Blog FeedFeed

Airport X ray Scanners

 

It seems the choice de jour for security these days is to use some form of x ray screening at the airport. Our carry-on bags get screened using x rays and sometime get wiped down and checked for chemicals; our checked luggage gets a free CT scan, and we, sometimes, get screened using x rays. It’s called a backscatter x-ray screening device.
 
Not all airports have these, most use a magnetic field to determine if you have metallic objects on or in you. Many more airports, though, are getting the backscatter x-ray devices. Safe? Not safe? We’ll let you decide and here is some information to do just that.
 
Let’s compare the technology with that of a standard x ray.

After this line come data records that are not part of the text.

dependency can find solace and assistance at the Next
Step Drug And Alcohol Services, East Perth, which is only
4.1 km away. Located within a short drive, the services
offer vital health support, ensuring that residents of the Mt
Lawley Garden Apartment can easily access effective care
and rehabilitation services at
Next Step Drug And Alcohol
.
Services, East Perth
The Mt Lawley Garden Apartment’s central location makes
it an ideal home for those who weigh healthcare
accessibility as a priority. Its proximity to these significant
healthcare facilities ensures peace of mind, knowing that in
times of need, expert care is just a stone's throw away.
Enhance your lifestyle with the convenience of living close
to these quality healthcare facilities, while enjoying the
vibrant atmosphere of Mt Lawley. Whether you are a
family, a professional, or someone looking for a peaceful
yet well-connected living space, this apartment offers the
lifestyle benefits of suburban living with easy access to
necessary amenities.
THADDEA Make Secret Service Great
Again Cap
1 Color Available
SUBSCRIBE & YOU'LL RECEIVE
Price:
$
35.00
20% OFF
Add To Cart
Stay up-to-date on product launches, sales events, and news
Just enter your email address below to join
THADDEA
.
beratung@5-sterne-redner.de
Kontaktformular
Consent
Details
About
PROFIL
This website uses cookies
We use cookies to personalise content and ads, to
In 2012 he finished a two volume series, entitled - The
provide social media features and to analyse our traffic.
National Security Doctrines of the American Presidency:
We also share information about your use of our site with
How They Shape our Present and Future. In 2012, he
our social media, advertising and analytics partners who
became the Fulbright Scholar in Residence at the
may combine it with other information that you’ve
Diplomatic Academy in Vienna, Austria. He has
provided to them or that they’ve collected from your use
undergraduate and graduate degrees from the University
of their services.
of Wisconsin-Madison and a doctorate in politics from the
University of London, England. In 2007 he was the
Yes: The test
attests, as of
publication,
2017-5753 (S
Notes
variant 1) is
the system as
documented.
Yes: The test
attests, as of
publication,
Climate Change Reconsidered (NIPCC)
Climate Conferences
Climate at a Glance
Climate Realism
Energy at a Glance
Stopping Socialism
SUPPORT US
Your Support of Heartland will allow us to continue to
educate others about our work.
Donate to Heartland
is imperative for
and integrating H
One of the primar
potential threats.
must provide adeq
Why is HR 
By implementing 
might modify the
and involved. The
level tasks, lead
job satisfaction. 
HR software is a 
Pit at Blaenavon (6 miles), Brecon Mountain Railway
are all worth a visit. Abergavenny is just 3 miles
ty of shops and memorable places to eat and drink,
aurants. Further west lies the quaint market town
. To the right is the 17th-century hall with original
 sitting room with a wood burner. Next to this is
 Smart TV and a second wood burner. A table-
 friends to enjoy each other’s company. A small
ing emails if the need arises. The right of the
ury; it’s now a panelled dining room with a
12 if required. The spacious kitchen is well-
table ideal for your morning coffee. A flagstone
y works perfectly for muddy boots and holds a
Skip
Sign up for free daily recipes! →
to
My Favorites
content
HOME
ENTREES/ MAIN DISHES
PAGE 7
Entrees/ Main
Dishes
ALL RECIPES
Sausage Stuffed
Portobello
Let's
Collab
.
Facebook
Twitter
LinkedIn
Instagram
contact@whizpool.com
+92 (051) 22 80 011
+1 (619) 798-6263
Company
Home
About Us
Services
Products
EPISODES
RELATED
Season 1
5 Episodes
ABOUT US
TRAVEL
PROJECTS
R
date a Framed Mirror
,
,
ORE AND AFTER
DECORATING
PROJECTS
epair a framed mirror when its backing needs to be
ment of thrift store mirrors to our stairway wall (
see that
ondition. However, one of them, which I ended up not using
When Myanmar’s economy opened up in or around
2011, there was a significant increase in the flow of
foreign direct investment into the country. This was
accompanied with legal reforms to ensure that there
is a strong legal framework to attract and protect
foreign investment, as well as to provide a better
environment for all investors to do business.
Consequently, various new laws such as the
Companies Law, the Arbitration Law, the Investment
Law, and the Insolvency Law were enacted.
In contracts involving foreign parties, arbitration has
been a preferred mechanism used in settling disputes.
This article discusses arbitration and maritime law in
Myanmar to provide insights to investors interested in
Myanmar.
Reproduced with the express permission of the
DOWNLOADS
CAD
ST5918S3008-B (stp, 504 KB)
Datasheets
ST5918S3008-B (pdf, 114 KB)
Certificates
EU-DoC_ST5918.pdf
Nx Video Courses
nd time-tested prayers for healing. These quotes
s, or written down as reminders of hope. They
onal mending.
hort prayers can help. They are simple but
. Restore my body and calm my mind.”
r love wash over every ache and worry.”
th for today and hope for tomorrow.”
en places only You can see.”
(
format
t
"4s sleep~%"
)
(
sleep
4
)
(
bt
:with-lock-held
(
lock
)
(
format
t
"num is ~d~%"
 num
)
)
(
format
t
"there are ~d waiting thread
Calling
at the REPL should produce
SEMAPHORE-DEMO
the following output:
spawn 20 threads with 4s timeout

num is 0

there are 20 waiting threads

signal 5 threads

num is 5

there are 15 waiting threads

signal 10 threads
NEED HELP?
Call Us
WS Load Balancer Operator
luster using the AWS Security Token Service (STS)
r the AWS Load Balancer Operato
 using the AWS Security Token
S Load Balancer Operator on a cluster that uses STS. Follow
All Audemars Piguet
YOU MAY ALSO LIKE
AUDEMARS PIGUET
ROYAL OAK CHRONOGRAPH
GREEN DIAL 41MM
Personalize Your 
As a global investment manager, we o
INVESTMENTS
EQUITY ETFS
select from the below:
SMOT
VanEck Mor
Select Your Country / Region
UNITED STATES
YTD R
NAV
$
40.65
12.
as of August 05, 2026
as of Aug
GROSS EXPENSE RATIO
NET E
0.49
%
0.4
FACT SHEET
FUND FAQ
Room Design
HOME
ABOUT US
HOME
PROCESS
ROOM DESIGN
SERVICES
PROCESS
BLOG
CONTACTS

With a standard x ray, medium energy x rays go through the body and those that get through create the image that the physician views (those that don’t get through are either absorbed in our body or scattered). The reason medium energy x rays are used is to get a good image of items inside the body. With a backscatter device, low energy x rays come in contact with the body and are mostly scattered back at some detectors – much like me throwing a ball against the wall, it doesn’t go through the wall, but “scatters” back to me.
 
These low energy x rays penetrate through clothing and some can penetrate beneath the skin, but most are scattered off of the skin. An image is created in just a few second of a body outline that might show explosives, drugs, and anything else that doesn’t belong there. They won’t, however, detect anything deep inside the body – the lack of penetration of the x rays just isn’t good for that. Also, because the x rays don’t penetrate, you need two scans – front and back – which will take about 10 seconds.
 
So, how much radiation are you exposed to from a backscatter scanner? For this, I’m going to use the unit of effective radiation dose (just like the radiation answers Web site) that is abbreviated rem.
 
One general use backscatter scan radiation dose = 0.01 mrem
 
One day of natural background radiation = ~ 1 mrem (10 backscatter scans)
 
Average commercial airplane flight (one way) = 4 mrem (40 backscatter scans)
 
Typical chest x ray = 10 mrem (100 backscatter scans)
 
Typical abdominal x ray = 70 mrem (700 backscatter scans)
 
Annual maximum permission radiation dose limit for the public = 100 mrem (1,000
backscatter scans)
 
Annual maximum permissible radiation dose limit for radiation workers = 5,000 mrem (50,000
backscatter scans)
 
 Will flying a dozen times a year, getting a backscatter scan each time, cause harmful effects? No.
 
Will flying a dozen times a year with my children and them getting a backscatter scan each time cause harmful effects in my children? No
 
Two dozen? No
 
How many backscatter scans would it take to cause harmful effects? That is difficult to estimate because most of the radiation doesn’t penetrate to sensitive organs. For this example, though, let’s say 5 percent of the x rays actually penetrate to sensitive organs. To accumulate a dose that will cause a clinically observable effect (not harmful, but observable), we would need to have over one million scans in a relatively short period of time (see http://www.radiationanswers.org/radiation-and-me/effects-of-radiation.html).
 
 That gives us an idea of the size of the radiation dose. It’s up to you to decide whether it is safe.